Should US Expats Report Bitcoin Cryptocurrency Under FATCA or FBAR?
Bitcoin has been dominating headlines over the last few months, as it’s value has risen and fallen, and many questions still linger over its viability as a currency and its value as an asset going forward.
For many expats though, Bitcoin has been simply a useful way of getting paid across borders, while others have treated it as an investment.
Because the US taxes based on citizenship, Americans are required to file US taxes wherever in the world they live.
Thankfully, there are a number of exemptions available, such as the Foreign Earned Income Exclusion and the Foreign Tax Credit, that allow expats to avoid double taxation, although these must be actively claimed when expats file their federal return.
Americans living abroad may have further reporting requirements relating to FATCA and FBAR.

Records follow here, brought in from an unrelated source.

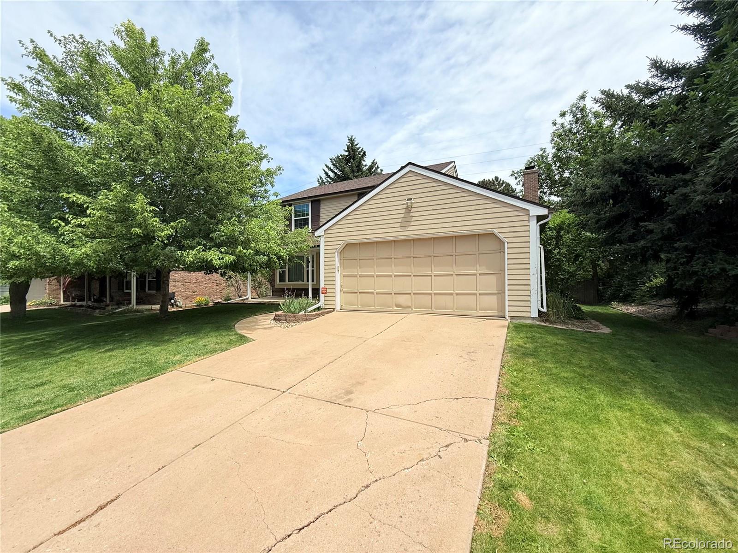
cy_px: 276
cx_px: 369
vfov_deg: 85.7
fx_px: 298
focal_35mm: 14
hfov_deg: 102.1
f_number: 2.2
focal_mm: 2.22
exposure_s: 1/1698
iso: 50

General FATCA and FBAR rules
FATCA, the 2010 Foreign Account Tax Compliance Act, requires expats with foreign financial assets worth over $200,000 at any time during the year to report them by filing form 8938 along with their US federal tax return.
“Today there’s a virtual currency team within the IRS. The agency also hired a cryptocurrency software company called Chainalysis to trace the movement of money through the bitcoin economy” – CNBC
In 2014, the IRS issued guidance regarding this. In summary, if expats are paid in Bitcoin, they should report it as they would any other income on their federal tax return (and state return if applicable).
If on the other hand expats buy Bitcoin (or other cryptocurrencies) as an investment, any gain or loss they make on their investment should be reported as they would any other capital gain or loss.
So should US expats report Bitcoin Holdings under FATCA and FBAR?
Things are less clear though regarding whether Bitcoin should be included in FATCA and FBAR reporting.
In 2014, the IRS stated that it didn’t require virtual currency accounts to be reported on an FBAR, with the caveat that this may change in the future. Given the recent rise in profile and popularity of Bitcoin and other virtual currencies, it would seem prudent to now confirm that the advice given in 2014 still stands.
Furthermore, the IRS has been taking clear steps to find out who does and doesn’t have virtual currency accounts. It recently won a case forcing Coinbase, one of the most popular cryptocurrency exchanges, to reveal its 14,000 account holders. The case will no doubt act as a precedent as the IRS requests information from other virtual currency service providers. The IRS is also actively tracking virtual currency movements, globally.
The bottom line is that there is no clear official position on this. As a result, many tax specialists are urging a cautious approach, encouraging expats with virtual currency accounts held at foreign institutions to report them on an FBAR (and on form 8938 under FATCA too if the expat’s total foreign financial holdings including virtual currency exceed $200,000 at any time during the year). There’s no immediate tax implication resulting from reporting these accounts after all, until a taxable profit is realized. At Bright!Tax, we would endorse this cautious approach.
Expats who are behind with their US tax filing can catch up using an IRS amnesty program called the Streamlined Procedure without facing any penalties by filing their last 3 tax returns, their last 6 FBARs (as applicable), and self-certifying that their previous non-compliance wasn’t willful avoidance.